• [Task instructions]: Each line below that contains "début" counts once; report the total and nothing more.

(Saved entries)
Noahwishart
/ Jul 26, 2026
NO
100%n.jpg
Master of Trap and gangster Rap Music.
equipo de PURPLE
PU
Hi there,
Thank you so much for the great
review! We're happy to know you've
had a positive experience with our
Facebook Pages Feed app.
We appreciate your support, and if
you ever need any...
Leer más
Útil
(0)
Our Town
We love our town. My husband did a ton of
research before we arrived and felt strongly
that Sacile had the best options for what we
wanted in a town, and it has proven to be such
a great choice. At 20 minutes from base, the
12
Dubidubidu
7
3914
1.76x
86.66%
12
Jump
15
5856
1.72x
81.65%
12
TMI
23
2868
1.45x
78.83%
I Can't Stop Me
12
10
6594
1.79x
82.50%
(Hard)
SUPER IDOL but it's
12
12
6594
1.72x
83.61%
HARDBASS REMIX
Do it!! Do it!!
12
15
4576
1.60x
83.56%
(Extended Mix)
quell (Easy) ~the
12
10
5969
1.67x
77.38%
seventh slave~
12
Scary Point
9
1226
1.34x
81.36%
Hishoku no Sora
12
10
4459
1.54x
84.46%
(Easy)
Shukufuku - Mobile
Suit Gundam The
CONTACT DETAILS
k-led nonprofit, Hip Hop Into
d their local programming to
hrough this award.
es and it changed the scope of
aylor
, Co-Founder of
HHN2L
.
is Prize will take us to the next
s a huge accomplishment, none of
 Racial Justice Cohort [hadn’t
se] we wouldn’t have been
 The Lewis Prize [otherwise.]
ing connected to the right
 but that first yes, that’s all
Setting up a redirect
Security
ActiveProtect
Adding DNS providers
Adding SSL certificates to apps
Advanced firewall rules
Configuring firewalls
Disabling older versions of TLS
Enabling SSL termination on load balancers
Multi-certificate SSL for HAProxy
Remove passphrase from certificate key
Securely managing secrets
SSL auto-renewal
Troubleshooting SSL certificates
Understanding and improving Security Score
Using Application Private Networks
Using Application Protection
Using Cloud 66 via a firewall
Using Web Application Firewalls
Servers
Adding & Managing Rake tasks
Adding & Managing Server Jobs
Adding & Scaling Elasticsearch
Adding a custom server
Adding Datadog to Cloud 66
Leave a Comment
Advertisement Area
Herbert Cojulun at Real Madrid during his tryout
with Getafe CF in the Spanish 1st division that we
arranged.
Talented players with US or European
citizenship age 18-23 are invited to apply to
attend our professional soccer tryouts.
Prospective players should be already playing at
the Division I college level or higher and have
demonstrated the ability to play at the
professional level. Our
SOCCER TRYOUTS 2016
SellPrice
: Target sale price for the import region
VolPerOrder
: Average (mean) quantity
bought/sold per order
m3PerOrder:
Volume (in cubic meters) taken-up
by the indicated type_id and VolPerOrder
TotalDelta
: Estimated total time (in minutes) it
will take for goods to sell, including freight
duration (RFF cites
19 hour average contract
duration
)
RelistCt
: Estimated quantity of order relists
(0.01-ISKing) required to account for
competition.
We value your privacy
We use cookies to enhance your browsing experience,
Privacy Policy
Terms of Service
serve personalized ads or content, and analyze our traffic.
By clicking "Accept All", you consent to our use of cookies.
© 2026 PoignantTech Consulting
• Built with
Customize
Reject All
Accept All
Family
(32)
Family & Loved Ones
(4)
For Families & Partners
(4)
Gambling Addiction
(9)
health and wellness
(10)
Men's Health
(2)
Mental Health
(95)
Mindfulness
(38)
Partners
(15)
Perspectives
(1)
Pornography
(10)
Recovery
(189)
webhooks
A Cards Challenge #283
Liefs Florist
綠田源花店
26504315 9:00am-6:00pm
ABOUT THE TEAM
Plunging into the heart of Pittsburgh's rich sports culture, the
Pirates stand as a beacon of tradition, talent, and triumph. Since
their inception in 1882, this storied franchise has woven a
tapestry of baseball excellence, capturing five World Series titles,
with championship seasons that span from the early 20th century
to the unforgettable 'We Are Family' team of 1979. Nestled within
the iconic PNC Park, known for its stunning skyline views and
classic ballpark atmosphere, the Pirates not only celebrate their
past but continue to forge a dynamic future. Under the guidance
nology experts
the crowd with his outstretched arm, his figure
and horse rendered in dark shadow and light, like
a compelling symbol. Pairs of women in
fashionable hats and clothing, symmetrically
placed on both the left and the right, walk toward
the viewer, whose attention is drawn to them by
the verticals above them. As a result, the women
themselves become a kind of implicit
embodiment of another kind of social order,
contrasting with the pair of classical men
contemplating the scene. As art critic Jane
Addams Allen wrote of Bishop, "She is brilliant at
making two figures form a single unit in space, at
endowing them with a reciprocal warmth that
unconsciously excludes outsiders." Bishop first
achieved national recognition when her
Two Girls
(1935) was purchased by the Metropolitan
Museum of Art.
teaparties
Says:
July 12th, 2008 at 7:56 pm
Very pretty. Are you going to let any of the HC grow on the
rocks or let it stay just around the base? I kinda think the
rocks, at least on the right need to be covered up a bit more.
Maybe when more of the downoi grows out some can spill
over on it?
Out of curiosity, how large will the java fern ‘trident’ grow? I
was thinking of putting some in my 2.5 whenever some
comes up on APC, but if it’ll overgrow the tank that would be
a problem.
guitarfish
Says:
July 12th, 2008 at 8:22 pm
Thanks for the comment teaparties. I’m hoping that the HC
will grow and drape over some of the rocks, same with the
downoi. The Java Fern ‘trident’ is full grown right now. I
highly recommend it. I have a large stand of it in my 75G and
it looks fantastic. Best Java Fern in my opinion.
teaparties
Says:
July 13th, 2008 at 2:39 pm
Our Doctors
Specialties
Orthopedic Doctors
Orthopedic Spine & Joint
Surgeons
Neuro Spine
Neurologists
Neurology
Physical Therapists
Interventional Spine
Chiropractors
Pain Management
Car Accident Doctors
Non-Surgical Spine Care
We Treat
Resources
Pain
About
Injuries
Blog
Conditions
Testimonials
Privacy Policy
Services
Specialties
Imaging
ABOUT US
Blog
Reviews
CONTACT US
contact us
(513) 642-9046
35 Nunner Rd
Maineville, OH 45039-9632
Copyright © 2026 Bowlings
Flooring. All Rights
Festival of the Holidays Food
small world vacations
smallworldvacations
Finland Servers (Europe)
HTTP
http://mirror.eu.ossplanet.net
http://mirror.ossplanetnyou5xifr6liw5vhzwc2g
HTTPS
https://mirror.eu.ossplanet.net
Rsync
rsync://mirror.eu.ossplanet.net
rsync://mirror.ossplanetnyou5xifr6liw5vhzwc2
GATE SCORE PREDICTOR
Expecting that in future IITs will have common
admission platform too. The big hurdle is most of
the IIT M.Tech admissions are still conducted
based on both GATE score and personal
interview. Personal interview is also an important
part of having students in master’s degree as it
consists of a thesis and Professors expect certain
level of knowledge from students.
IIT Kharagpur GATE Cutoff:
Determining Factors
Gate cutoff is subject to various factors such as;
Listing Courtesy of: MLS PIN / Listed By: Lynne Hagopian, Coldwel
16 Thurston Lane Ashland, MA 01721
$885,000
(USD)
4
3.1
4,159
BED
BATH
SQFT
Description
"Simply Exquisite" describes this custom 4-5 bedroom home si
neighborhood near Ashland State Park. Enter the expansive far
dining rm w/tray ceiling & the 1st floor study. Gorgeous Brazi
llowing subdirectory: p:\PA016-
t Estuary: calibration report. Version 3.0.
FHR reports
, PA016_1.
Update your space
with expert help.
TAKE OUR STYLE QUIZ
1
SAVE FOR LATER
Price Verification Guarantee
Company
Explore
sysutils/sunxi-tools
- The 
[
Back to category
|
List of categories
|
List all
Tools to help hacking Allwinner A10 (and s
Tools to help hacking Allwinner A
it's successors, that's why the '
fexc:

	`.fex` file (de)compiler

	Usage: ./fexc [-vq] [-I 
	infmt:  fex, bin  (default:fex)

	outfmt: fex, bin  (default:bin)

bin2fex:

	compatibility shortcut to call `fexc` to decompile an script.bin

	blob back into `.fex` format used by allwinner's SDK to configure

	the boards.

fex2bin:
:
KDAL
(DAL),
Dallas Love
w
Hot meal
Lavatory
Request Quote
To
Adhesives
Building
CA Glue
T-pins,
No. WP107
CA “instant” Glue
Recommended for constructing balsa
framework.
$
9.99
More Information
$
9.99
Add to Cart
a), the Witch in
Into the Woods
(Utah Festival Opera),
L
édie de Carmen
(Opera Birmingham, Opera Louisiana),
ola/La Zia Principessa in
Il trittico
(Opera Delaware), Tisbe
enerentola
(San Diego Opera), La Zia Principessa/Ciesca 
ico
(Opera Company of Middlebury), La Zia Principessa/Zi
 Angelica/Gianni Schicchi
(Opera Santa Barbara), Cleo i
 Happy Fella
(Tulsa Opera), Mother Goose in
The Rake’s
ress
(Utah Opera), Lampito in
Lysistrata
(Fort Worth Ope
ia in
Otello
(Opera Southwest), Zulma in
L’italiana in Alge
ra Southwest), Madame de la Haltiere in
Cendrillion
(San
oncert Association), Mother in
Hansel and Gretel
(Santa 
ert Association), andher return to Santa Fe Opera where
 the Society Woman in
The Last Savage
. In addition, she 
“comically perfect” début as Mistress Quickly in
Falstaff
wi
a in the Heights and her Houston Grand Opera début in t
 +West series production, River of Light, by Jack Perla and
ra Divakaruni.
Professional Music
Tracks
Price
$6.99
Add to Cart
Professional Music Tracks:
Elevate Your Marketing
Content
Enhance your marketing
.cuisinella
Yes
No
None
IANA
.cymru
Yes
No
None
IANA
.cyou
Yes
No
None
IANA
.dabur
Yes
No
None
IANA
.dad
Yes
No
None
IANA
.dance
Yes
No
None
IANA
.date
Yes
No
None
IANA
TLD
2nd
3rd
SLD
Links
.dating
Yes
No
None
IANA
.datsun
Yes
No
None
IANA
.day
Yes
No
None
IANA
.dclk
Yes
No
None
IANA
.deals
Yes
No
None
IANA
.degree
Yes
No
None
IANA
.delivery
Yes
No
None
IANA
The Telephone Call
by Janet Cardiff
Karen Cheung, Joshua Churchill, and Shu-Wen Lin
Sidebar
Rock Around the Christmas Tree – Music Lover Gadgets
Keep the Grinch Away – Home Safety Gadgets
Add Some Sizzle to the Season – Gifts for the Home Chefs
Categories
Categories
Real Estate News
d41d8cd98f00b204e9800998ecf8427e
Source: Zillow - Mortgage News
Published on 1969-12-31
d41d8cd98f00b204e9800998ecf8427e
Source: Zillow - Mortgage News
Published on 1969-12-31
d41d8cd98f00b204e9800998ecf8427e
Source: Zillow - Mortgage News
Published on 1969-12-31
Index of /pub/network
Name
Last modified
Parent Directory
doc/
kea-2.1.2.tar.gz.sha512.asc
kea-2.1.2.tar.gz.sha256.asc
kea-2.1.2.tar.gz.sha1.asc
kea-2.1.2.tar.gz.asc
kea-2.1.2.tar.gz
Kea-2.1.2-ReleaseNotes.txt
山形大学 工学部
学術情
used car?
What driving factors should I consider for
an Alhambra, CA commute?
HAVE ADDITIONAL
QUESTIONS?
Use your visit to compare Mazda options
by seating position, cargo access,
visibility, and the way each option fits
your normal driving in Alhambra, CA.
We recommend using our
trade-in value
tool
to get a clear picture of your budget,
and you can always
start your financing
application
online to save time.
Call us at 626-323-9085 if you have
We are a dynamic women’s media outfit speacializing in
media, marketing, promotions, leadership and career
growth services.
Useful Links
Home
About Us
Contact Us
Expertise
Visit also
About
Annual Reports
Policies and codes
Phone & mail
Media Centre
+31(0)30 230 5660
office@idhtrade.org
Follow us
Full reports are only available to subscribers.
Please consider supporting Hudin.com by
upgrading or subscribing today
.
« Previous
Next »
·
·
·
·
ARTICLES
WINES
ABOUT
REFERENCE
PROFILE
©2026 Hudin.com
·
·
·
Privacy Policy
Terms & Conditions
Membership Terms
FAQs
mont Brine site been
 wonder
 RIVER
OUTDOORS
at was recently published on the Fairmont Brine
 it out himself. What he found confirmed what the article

• [Answer to this exercise]: 2